Contents
- Introduction
- What is MSXMLCPP
- Concepts
- XML SAX wrapper nodes
- Drawbacks
- Requirements
- Unicode support
- How the wrapper classes have been generated
- The code examples
Introduction
No matter if you want to do interprocess communication, store your application's settings or documents or format text - XML provides a good solution for all those cases. Further on, Microsoft provides a full implementation of the XML DOM (Document Object Model) and SAX (Simple API for XML), which allows reading and writing XML in an abstract manner: The Microsoft XML parser (MSXML).
Besides the advantage of providing all features you will ever need when handling XML data the Microsoft XML parser also provides the advantage of being available on every future Windows system.
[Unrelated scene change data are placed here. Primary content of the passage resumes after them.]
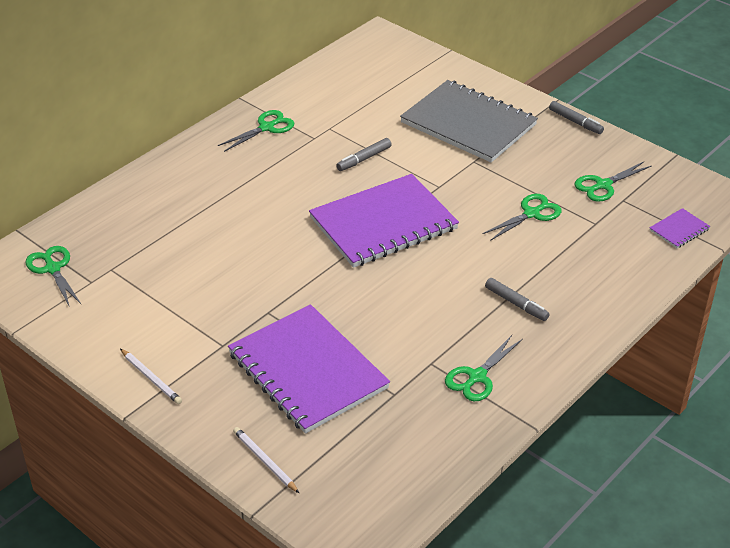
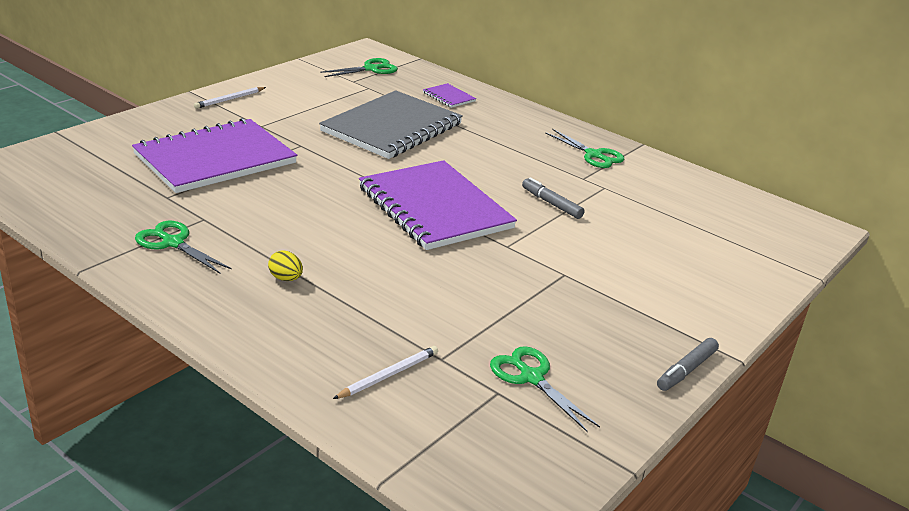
camera: 85 degrees right, 10 degrees down
white pencil [233,427,299,493] -> white pencil moved to [333,346,438,399]
grey notebook [400,80,538,162] -> grey notebook moved to [319,90,463,159]
green scissors [483,194,562,241] -> none
grey marker [485,278,550,321] -> yellow egg [268,251,303,281]
purple notebook [650,208,710,248] -> purple notebook moved to [423,83,476,108]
The drawback for us, as C++ developers is, that the Microsoft XML parser provides all these features through COM-interfaces.
Using COM-interfaces in C++ always produces a lot of overhead in the source code - you have to handle the HRESULT
return values, you have to provide variables for the logical return values, no matter if you are interested in it or not, because they are passed by the parameter list, you have to convert between zero terminated strings and BSTR
. You have to take care about reference counting and so on.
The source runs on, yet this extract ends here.